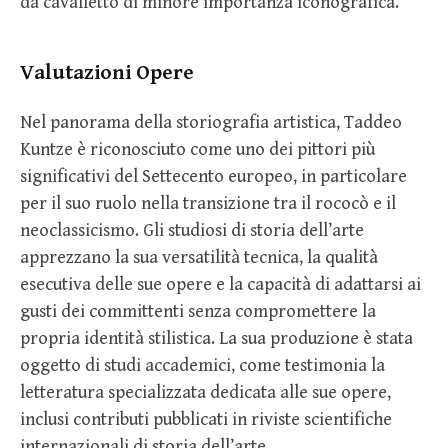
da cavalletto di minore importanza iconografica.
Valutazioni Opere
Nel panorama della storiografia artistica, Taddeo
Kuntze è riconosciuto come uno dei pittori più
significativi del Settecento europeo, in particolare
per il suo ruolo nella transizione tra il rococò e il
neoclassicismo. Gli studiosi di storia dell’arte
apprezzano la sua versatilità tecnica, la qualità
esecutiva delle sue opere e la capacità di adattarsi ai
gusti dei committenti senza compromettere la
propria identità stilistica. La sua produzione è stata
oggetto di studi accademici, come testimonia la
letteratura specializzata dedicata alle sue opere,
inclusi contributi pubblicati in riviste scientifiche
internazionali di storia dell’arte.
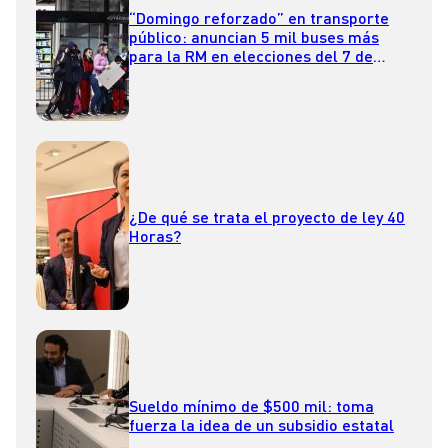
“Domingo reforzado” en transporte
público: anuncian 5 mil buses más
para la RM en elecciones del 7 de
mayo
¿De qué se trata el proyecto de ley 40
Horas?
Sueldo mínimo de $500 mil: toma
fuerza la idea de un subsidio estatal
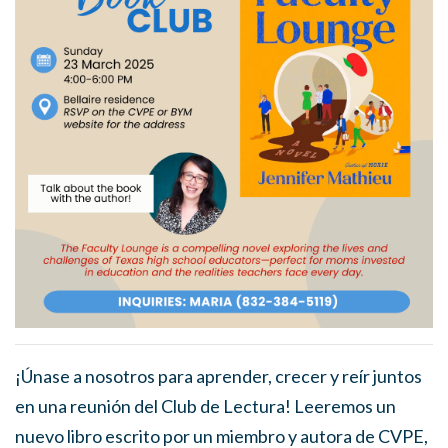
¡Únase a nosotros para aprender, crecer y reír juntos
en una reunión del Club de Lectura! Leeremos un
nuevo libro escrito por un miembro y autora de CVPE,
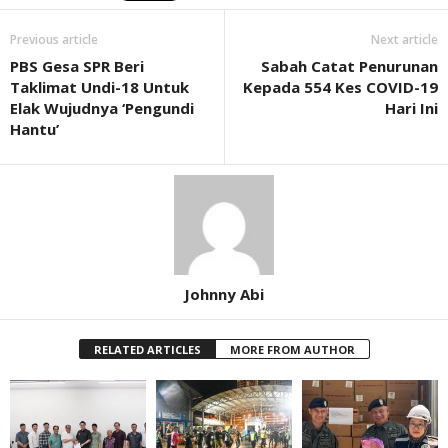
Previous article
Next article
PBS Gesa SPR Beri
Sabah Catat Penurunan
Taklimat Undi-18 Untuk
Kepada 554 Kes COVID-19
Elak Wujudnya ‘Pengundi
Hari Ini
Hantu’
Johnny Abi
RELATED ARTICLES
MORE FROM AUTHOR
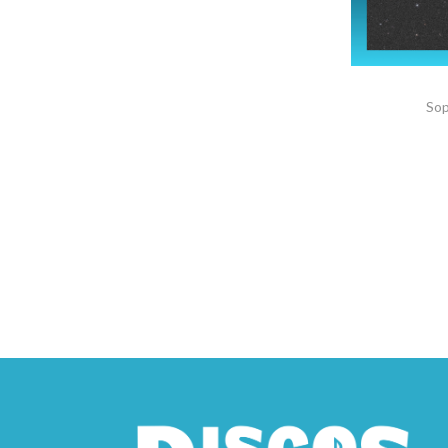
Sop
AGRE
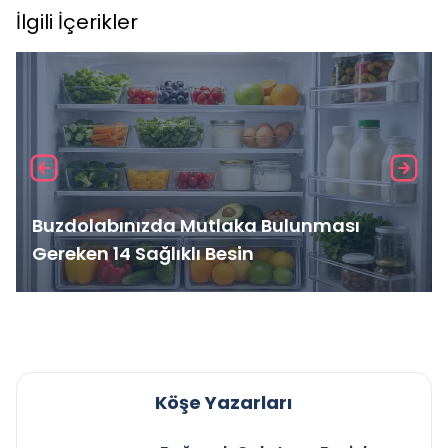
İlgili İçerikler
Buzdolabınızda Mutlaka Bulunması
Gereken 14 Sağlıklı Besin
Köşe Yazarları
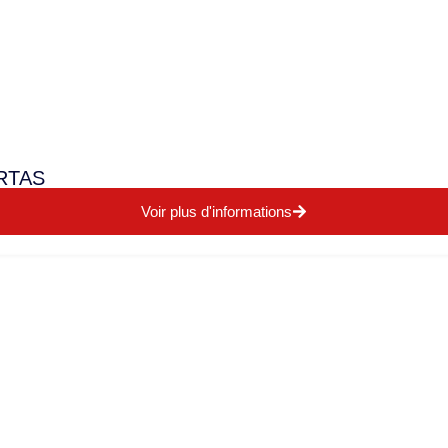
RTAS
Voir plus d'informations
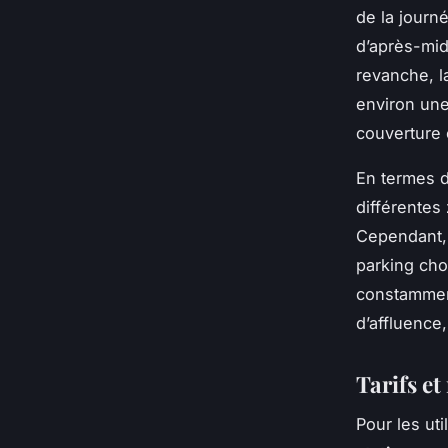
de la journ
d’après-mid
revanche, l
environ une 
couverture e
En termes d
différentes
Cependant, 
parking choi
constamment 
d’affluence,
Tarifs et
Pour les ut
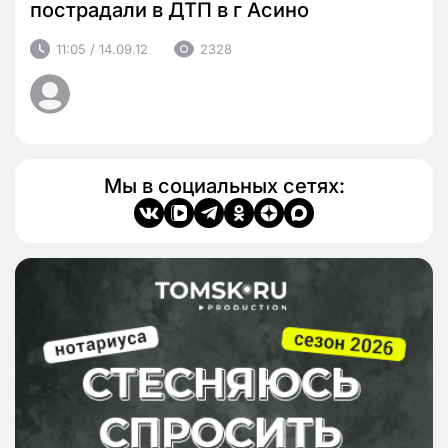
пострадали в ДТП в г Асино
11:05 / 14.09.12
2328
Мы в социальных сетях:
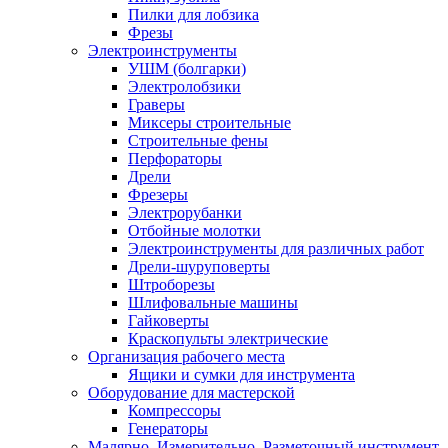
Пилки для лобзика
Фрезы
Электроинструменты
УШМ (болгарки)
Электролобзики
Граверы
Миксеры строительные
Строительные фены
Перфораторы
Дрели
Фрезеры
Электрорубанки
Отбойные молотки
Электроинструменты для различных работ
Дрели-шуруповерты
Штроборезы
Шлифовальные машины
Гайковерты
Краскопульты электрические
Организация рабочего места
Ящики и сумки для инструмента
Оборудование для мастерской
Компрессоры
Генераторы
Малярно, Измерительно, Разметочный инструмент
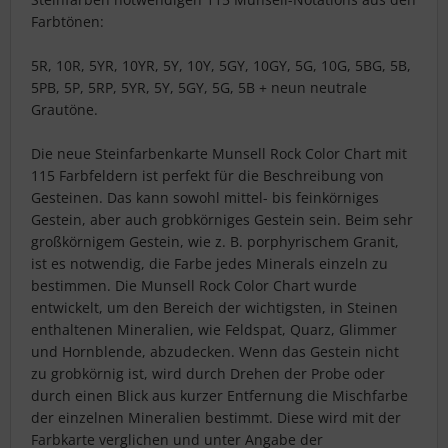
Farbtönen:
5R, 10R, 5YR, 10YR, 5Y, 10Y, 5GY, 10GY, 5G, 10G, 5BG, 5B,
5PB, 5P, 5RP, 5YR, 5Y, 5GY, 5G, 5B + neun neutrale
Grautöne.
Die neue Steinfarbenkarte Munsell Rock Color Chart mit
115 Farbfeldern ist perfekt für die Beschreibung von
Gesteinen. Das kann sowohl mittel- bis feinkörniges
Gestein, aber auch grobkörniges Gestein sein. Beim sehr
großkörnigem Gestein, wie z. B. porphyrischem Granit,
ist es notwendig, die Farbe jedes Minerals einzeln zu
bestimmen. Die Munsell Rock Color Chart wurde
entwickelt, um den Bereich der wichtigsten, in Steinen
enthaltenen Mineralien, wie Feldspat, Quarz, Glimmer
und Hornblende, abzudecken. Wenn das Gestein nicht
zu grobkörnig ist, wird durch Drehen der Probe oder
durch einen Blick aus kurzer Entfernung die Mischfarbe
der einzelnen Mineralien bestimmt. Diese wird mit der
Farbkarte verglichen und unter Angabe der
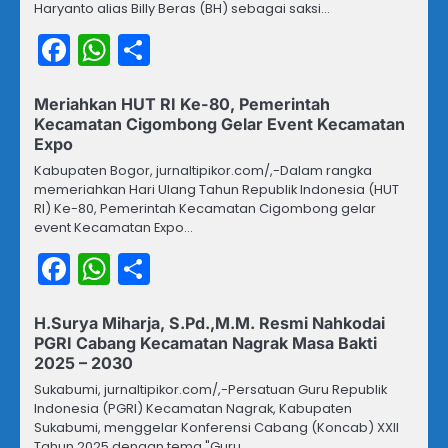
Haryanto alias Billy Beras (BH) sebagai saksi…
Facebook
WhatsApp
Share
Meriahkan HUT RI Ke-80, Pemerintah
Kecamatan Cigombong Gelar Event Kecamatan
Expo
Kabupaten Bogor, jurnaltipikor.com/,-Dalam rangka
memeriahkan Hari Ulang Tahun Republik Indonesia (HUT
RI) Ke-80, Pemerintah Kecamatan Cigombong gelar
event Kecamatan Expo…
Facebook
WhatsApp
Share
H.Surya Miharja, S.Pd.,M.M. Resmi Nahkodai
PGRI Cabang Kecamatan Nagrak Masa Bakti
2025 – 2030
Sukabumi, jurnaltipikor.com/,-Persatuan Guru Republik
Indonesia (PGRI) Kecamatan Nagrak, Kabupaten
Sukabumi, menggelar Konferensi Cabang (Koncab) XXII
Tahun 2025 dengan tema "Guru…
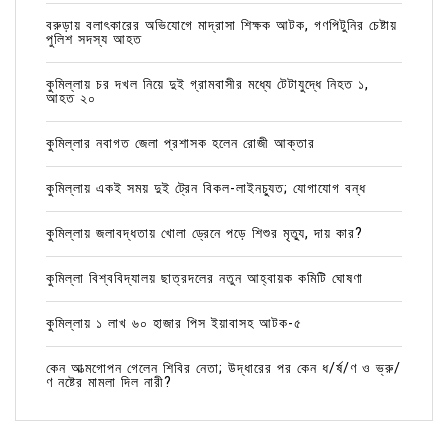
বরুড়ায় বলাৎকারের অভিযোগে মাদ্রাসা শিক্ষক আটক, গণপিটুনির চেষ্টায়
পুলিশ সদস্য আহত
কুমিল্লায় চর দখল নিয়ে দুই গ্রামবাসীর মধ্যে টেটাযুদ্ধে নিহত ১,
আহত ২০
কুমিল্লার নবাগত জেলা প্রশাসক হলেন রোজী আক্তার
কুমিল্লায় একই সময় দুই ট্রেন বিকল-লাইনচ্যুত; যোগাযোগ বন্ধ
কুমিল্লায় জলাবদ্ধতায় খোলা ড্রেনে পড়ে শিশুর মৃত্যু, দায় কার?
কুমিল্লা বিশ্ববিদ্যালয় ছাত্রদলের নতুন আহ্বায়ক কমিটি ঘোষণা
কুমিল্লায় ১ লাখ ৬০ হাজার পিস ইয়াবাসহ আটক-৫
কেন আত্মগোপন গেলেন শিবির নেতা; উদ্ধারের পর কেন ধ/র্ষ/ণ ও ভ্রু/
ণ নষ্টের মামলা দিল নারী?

## WHAT YOU NEED TO DO
The entries are to be written out again exactly, without their pictures.

## TASK OUTPUT
da cavalletto di minore importanza iconografica.
Valutazioni Opere
Nel panorama della storiografia artistica, Taddeo
Kuntze è riconosciuto come uno dei pittori più
significativi del Settecento europeo, in particolare
per il suo ruolo nella transizione tra il rococò e il
neoclassicismo. Gli studiosi di storia dell’arte
apprezzano la sua versatilità tecnica, la qualità
esecutiva delle sue opere e la capacità di adattarsi ai
gusti dei committenti senza compromettere la
propria identità stilistica. La sua produzione è stata
oggetto di studi accademici, come testimonia la
letteratura specializzata dedicata alle sue opere,
inclusi contributi pubblicati in riviste scientifiche
internazionali di storia dell’arte.
“Domingo reforzado” en transporte
público: anuncian 5 mil buses más
para la RM en elecciones del 7 de
mayo
¿De qué se trata el proyecto de ley 40
Horas?
Sueldo mínimo de $500 mil: toma
fuerza la idea de un subsidio estatal
¡Únase a nosotros para aprender, crecer y reír juntos
en una reunión del Club de Lectura! Leeremos un
nuevo libro escrito por un miembro y autora de CVPE,
Previous article
Next article
PBS Gesa SPR Beri
Sabah Catat Penurunan
Taklimat Undi-18 Untuk
Kepada 554 Kes COVID-19
Elak Wujudnya ‘Pengundi
Hari Ini
Hantu’
Johnny Abi
RELATED ARTICLES
MORE FROM AUTHOR
Sop
AGRE
İlgili İçerikler
Buzdolabınızda Mutlaka Bulunması
Gereken 14 Sağlıklı Besin
Köşe Yazarları
RTAS
Voir plus d'informations
de la journ
d’après-mid
revanche, l
environ une 
couverture e
En termes d
différentes
Cependant, 
parking choi
constamment 
d’affluence,
Tarifs et
Pour les ut
пострадали в ДТП в г Асино
11:05 / 14.09.12
2328
Мы в социальных сетях:
Пилки для лобзика
Фрезы
Электроинструменты
УШМ (болгарки)
Электролобзики
Граверы
Миксеры строительные
Строительные фены
Перфораторы
Дрели
Фрезеры
Электрорубанки
Отбойные молотки
Электроинструменты для различных работ
Дрели-шуруповерты
Штроборезы
Шлифовальные машины
Гайковерты
Краскопульты электрические
Организация рабочего места
Ящики и сумки для инструмента
Оборудование для мастерской
Компрессоры
Генераторы
Малярно, Измерительно, Разметочный инструмент
Farbtönen:
5R, 10R, 5YR, 10YR, 5Y, 10Y, 5GY, 10GY, 5G, 10G, 5BG, 5B,
5PB, 5P, 5RP, 5YR, 5Y, 5GY, 5G, 5B + neun neutrale
Grautöne.
Die neue Steinfarbenkarte Munsell Rock Color Chart mit
115 Farbfeldern ist perfekt für die Beschreibung von
Gesteinen. Das kann sowohl mittel- bis feinkörniges
Gestein, aber auch grobkörniges Gestein sein. Beim sehr
großkörnigem Gestein, wie z. B. porphyrischem Granit,
ist es notwendig, die Farbe jedes Minerals einzeln zu
bestimmen. Die Munsell Rock Color Chart wurde
entwickelt, um den Bereich der wichtigsten, in Steinen
enthaltenen Mineralien, wie Feldspat, Quarz, Glimmer
und Hornblende, abzudecken. Wenn das Gestein nicht
zu grobkörnig ist, wird durch Drehen der Probe oder
durch einen Blick aus kurzer Entfernung die Mischfarbe
der einzelnen Mineralien bestimmt. Diese wird mit der
Farbkarte verglichen und unter Angabe der
Haryanto alias Billy Beras (BH) sebagai saksi…
Facebook
WhatsApp
Share
Meriahkan HUT RI Ke-80, Pemerintah
Kecamatan Cigombong Gelar Event Kecamatan
Expo
Kabupaten Bogor, jurnaltipikor.com/,-Dalam rangka
memeriahkan Hari Ulang Tahun Republik Indonesia (HUT
RI) Ke-80, Pemerintah Kecamatan Cigombong gelar
event Kecamatan Expo…
Facebook
WhatsApp
Share
H.Surya Miharja, S.Pd.,M.M. Resmi Nahkodai
PGRI Cabang Kecamatan Nagrak Masa Bakti
2025 – 2030
Sukabumi, jurnaltipikor.com/,-Persatuan Guru Republik
Indonesia (PGRI) Kecamatan Nagrak, Kabupaten
Sukabumi, menggelar Konferensi Cabang (Koncab) XXII
Tahun 2025 dengan tema "Guru…
বরুড়ায় বলাৎকারের অভিযোগে মাদ্রাসা শিক্ষক আটক, গণপিটুনির চেষ্টায়
পুলিশ সদস্য আহত
কুমিল্লায় চর দখল নিয়ে দুই গ্রামবাসীর মধ্যে টেটাযুদ্ধে নিহত ১,
আহত ২০
কুমিল্লার নবাগত জেলা প্রশাসক হলেন রোজী আক্তার
কুমিল্লায় একই সময় দুই ট্রেন বিকল-লাইনচ্যুত; যোগাযোগ বন্ধ
কুমিল্লায় জলাবদ্ধতায় খোলা ড্রেনে পড়ে শিশুর মৃত্যু, দায় কার?
কুমিল্লা বিশ্ববিদ্যালয় ছাত্রদলের নতুন আহ্বায়ক কমিটি ঘোষণা
কুমিল্লায় ১ লাখ ৬০ হাজার পিস ইয়াবাসহ আটক-৫
কেন আত্মগোপন গেলেন শিবির নেতা; উদ্ধারের পর কেন ধ/র্ষ/ণ ও ভ্রু/
ণ নষ্টের মামলা দিল নারী?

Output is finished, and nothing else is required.